= TIGRFAMs =

TIGRFAMs is a database of protein families designed to support manual and automated genome annotation. Each entry includes a multiple sequence alignment and hidden Markov model (HMM) built from the alignment. Sequences that score above the defined cutoffs of a given TIGRFAMs HMM are assigned to that protein family and may be assigned the corresponding annotations. Most models describe protein families found in Bacteria and Archaea.

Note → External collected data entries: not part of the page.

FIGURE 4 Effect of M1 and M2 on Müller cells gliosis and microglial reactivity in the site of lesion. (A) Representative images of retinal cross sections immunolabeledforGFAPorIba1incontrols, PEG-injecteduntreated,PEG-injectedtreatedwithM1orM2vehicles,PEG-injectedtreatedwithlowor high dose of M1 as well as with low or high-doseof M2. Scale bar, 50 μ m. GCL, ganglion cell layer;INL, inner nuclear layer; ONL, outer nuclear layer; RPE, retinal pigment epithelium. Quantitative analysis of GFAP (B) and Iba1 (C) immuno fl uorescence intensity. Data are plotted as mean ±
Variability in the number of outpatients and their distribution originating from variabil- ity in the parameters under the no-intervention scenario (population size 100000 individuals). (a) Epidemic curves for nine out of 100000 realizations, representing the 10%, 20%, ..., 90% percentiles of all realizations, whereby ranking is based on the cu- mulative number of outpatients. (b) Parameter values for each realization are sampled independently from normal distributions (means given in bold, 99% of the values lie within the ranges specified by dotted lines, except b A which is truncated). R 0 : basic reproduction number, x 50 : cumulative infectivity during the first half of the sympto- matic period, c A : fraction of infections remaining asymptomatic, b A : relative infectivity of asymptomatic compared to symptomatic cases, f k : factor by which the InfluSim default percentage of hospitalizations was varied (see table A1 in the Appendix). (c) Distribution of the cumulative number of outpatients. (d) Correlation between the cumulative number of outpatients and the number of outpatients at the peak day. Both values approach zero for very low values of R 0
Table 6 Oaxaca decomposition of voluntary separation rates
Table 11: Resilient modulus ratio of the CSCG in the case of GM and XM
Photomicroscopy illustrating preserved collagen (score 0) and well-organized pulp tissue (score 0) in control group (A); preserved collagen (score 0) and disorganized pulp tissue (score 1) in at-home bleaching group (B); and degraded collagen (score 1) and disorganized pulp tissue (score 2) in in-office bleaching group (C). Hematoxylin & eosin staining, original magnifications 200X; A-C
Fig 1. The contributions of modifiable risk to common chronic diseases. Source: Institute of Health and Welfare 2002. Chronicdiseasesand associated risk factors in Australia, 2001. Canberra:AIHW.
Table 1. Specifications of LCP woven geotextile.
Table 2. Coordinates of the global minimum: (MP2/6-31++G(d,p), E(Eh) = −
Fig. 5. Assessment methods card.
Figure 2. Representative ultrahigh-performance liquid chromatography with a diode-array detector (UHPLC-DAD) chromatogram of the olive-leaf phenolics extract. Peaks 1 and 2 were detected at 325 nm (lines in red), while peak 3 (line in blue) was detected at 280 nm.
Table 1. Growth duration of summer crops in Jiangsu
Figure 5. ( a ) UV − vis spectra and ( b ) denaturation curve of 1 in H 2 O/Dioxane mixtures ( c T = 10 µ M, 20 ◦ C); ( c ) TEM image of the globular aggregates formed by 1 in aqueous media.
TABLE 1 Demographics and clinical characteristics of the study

Like Pfam, TIGRFAMs uses the HMMER package written by Sean Eddy.

==History==

TIGRFAMs was produced originally at The Institute for Genomic Research (TIGR) and its successor, J. Craig Venter Institute (JCVI), but it moved in April 2018 to the National Center for Biotechnology Information (NCBI). TIGRFAMs remains a member database in InterPro. The last version from JCVI, release 15.0, contained 4488 models. TIGRFAMs now continues at NCBI as part of a larger collection of HMMs, called NCBIFAMs, used in its RefSeq and PGAP genome annotation pipelines. Active curation and revision of TIGRFAMs models continues at NCBI, but the creation of TIGRFAMs models per se has ended, as newly constructed HMMs from the RefSeq group receive different designations when added to NCBIFAMs.